P.S. You're Intolerable (The Harder They Fall, #3)(5)
This time, I wasn’t able to school my reaction. “I’ll be traveling with you?”
“Of course. You’re my assistant. Do you think I won’t need you assisting me simply because my location changes?”
I shook my head. “No. I hadn’t thought of that.”
“You do have a passport, don’t you?”
“Yes.” My passport was one of my most prized possessions.
“Do you have a fear of flying?”
“No. Flying isn’t a problem.”
His chin lowered. “It’s settled. You’ll travel to Zurich with me. Make the arrangements.”
He turned away from me, his full attention on his computer again. I guessed I was dismissed, even though I had a thousand questions about what I was supposed to do.
I closed my notebook and stood, pausing to ensure he was truly finished with me. When he didn’t look up, I walked to the door.
My hand was on it when he called out, “Catherine.”
I turned back. “Yes, Elliot?”
His gaze swept over me. “Don’t forget to write down my schedule.”
“Got it. Black ink only.”
Chapter Three
Catherine
Five Months Later
For the one-hundred-and-eleventh day, I arrived at the office at eight a.m., sat down at my desk, flipped open a notepad, and neatly wrote Elliot Levy’s schedule in black ink.
And at the bottom, following the notation for his last meeting of the day, I included a postscript—which I’d been doing for a hundred and one days.
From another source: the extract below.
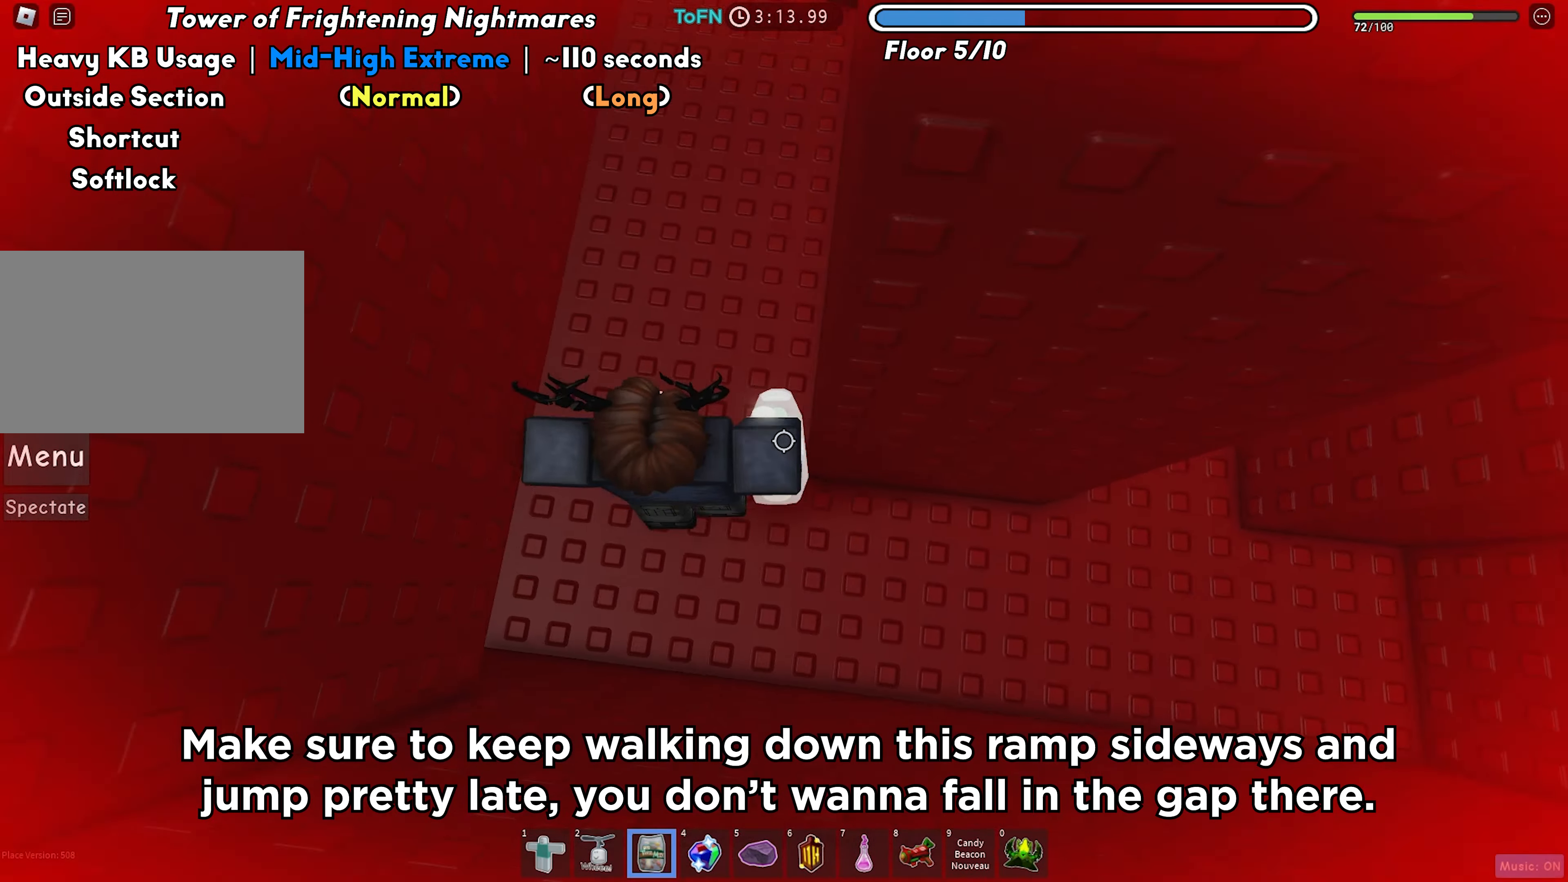
{"keys": ["d"], "events": []}
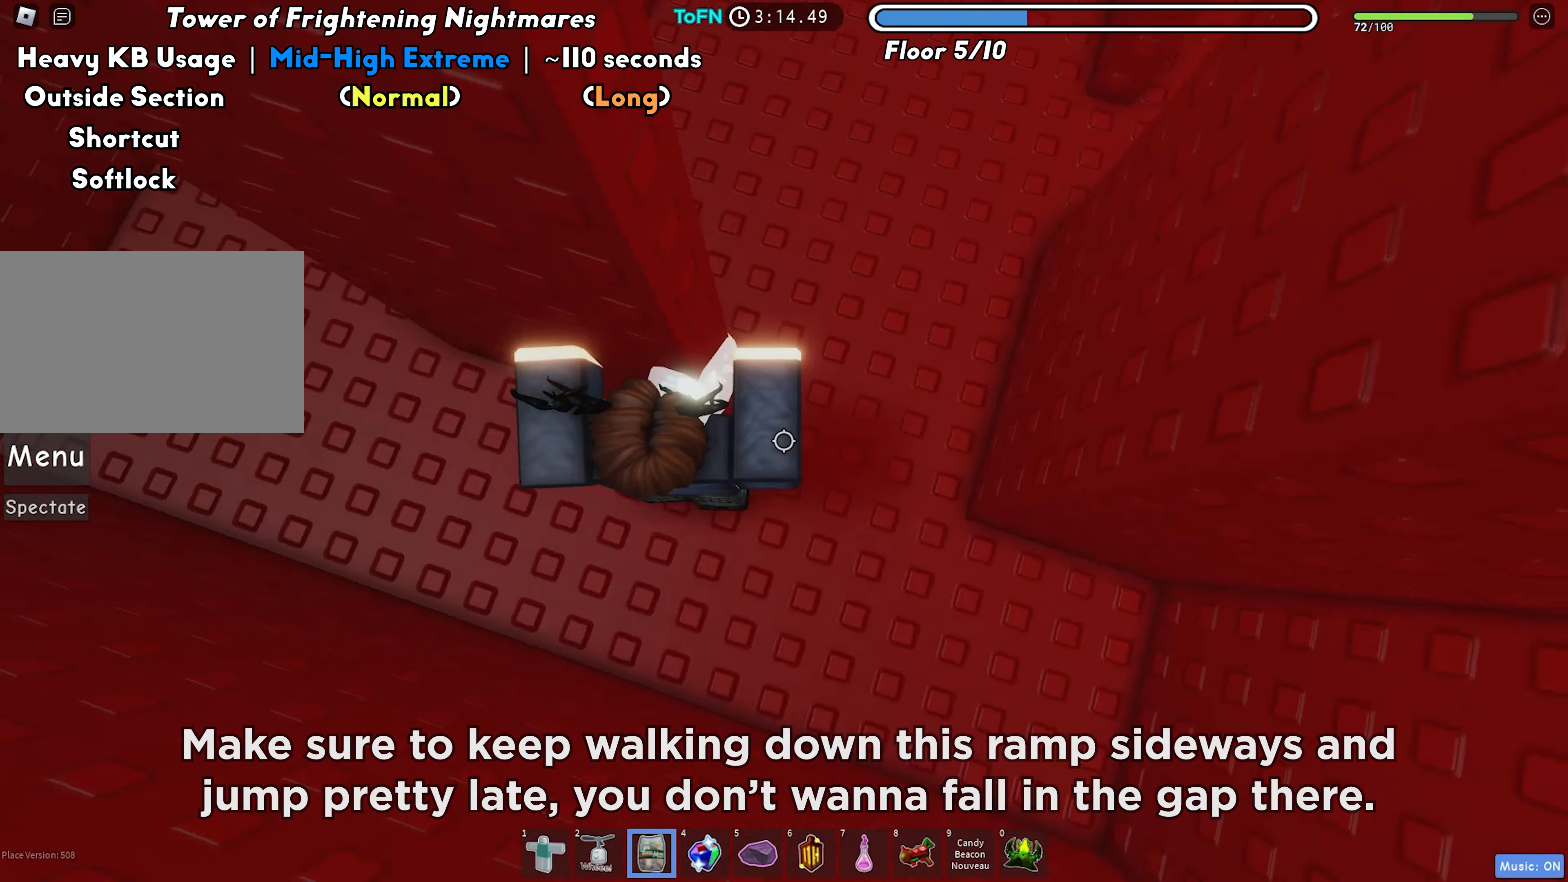
{"keys": ["d"], "events": [[150, "space", "down"], [250, "space", "up"]]}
Yesterday’s had been: P.S. Are you even human?
The day before: P.S. You remind me of porridge.
Today’s: P.S. You’re intolerable.
Then, like I always did, I precisely sliced that strip off the bottom, slid it inside an envelope with all one hundred and one of the others, and returned it to its place at the back of my desk drawer beneath my box of tampons. In my current condition, I absolutely did not need them, but I’d found tampons were the best deterrent for most men. Though I regularly questioned if Elliot was a cyborg, I couldn’t picture him willingly touching feminine hygiene products either.
This was my only form of rebellion. Those postscripts allowed me to release a tiny drip of the anger I swallowed down on a daily basis. When Elliot’s demands became unbearable, I took out my envelope, ran my fingers over the one-inch strips of “fuck you very much,” and immediately calmed.
The therapist I’d been forced to see when I was a teen would have been proud…ish.
Once that was complete and my desk was back to its pristine condition, I ran through the routine I did before Elliot arrived for the day. Lately, it had been: bathroom, break room, bathroom, emails, bathroom, bathroom, bathroom.
The bean was more of a cantaloupe now and seemed to think my work time was her party time. She used my bladder as a bouncy pillow, which meant I spent far too much time running to the restroom.
If Elliot had noticed, he hadn’t said a word.
That was unusual for him since he never held back his opinions on my work.
Davida was in the break room, dipping a tea bag in a mug and chatting with another exec assistant, Raymond, who worked for LD’s chief lawyer.
Davida wasn’t who I’d initially pegged her to be. Beneath her cool professionalism, she was a sassy, foul-mouthed mother hen. We’d become allies then friends, despite our thirty-year age gap and the fact that Davida was a freewheeling, unmarried, and happily childless lesbian, and I was a soon-to-be single mother.
I’d quickly learned the assistants on the executive floor stuck together. We were the only ones who understood each other’s haunted looks weren’t from seeing some “fucked-up shit,” as Raymond said, but from putting up with our bosses’ demands.
And lately, Davida had started covering for me when I needed to dash to the bathroom for the seventeenth time of the day.
Davida and Raymond stopped talking at the sight of me. They couldn’t have looked more different. Davida was a silver vixen, while Raymond was a slim, twentysomething Black man with a smooth, bald head, horn-rimmed glasses, and an affinity for tweed and comic books, but their wide-eyed expressions were identical.
“Darling,” Davida drawled. “You’ve popped.”
My hands flew to my belly, which had barely fit in my dress this morning. Most of my clothes were a tight squeeze, and I still had more than two months to go.
I’d been lucky I hadn’t gotten very big yet. That all flew out the window over the weekend. Little Girl had made herself known.
“You look good, though,” Raymond assured me. “Not a cankle in sight.”
As I made myself my one cup of coffee for the day—we’d reconciled my second week of working for Elliot Levy—I huffed a laugh.
“Come see me at the end of the day. It’s very sexy,” I told him.
Raymond shuddered. “Thanks, sweetie, but I’ll pass. Pregnancy is a mystery to me, and I plan to keep it that way.”
Davida propped her hip on the counter. “But is it a mystery to Elliot? Or have you finally talked to him about it?”
Pressing my lips together, I shook my head. “Not yet.”
Raymond snickered. “You’re wilding. Surely that man can see with his own two eyes there’s a baby on board.”